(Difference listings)
#####
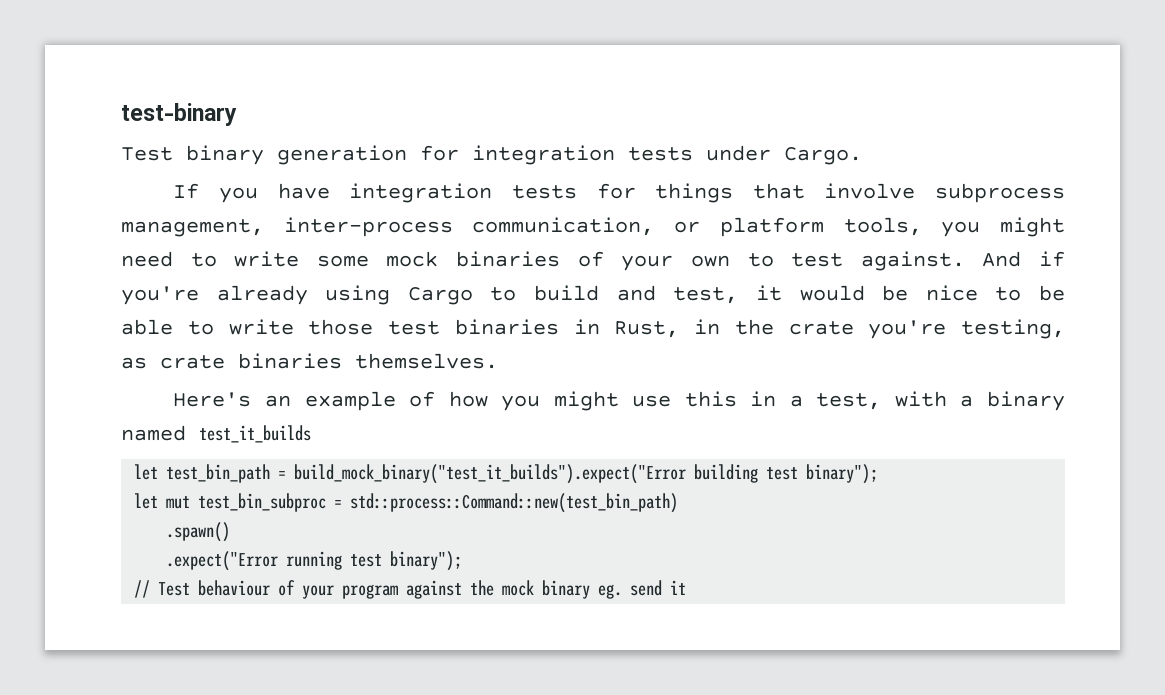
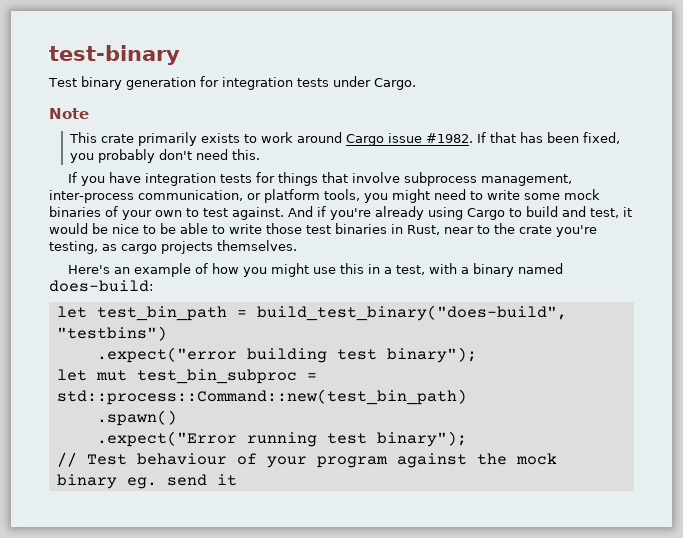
(862, 156) none -> [49,108,89,119] [69,132,621,146] [70,149,261,163] // Note // This crate primarily exists to work around Cargo issue #1982. If that has been fixed, you probably don't need this.
[694,319,720,335] in -> [444,225,490,234] near to
[160,353,342,369] crate binaries -> [121,241,213,254] cargo projects
[199,425,311,443] test_it_builds -> [49,280,153,292] does-build:
[294,464,687,484] build_mock_binary("test_it_builds").expect("Error -> [256,305,567,321] [56,326,167,341] [96,347,237,363] build_test_binary("does-build", "testbins") // .expect("error

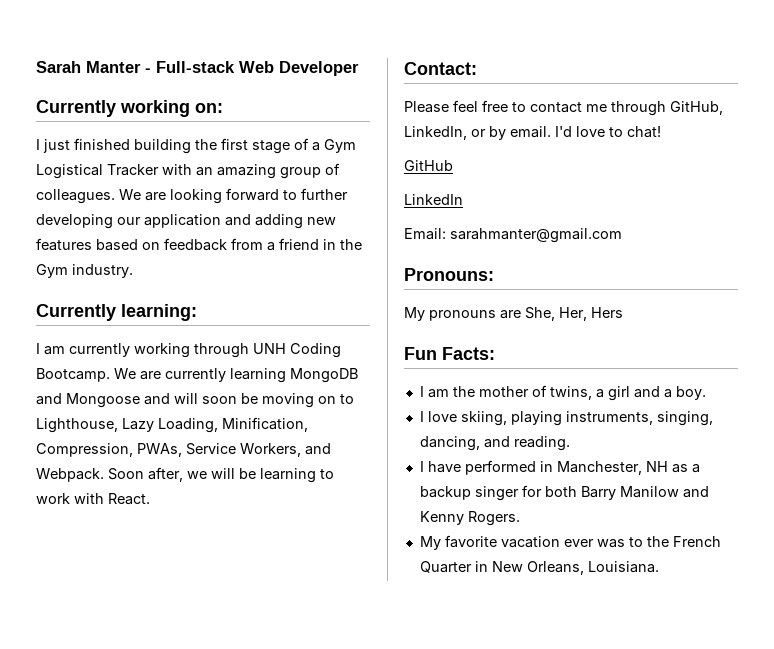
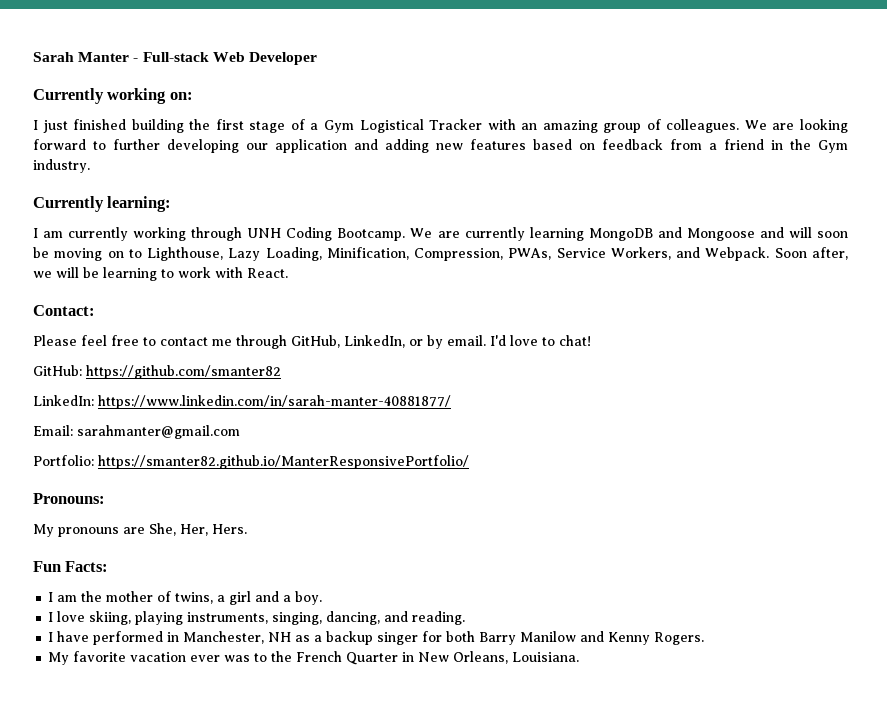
[404,160,453,171] [404,194,463,205] GitHub // LinkedIn -> [33,365,281,379] [33,395,451,409] GitHub: https://github.com/smanter82 // LinkedIn: https://www.linkedin.com/in/sarah-manter-40881877/
(622, 235) none -> [33,455,469,469] // Portfolio: https://smanter82.github.io/ManterResponsivePortfolio/
[591,307,623,318] Hers -> [212,524,247,534] Hers.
#####
→ **About this task**
In your copy of the records above, include no pictures and match every line exactly.

→ **Answer**
(862, 156) none -> [49,108,89,119] [69,132,621,146] [70,149,261,163] // Note // This crate primarily exists to work around Cargo issue #1982. If that has been fixed, you probably don't need this.
[694,319,720,335] in -> [444,225,490,234] near to
[160,353,342,369] crate binaries -> [121,241,213,254] cargo projects
[199,425,311,443] test_it_builds -> [49,280,153,292] does-build:
[294,464,687,484] build_mock_binary("test_it_builds").expect("Error -> [256,305,567,321] [56,326,167,341] [96,347,237,363] build_test_binary("does-build", "testbins") // .expect("error

[404,160,453,171] [404,194,463,205] GitHub // LinkedIn -> [33,365,281,379] [33,395,451,409] GitHub: https://github.com/smanter82 // LinkedIn: https://www.linkedin.com/in/sarah-manter-40881877/
(622, 235) none -> [33,455,469,469] // Portfolio: https://smanter82.github.io/ManterResponsivePortfolio/
[591,307,623,318] Hers -> [212,524,247,534] Hers.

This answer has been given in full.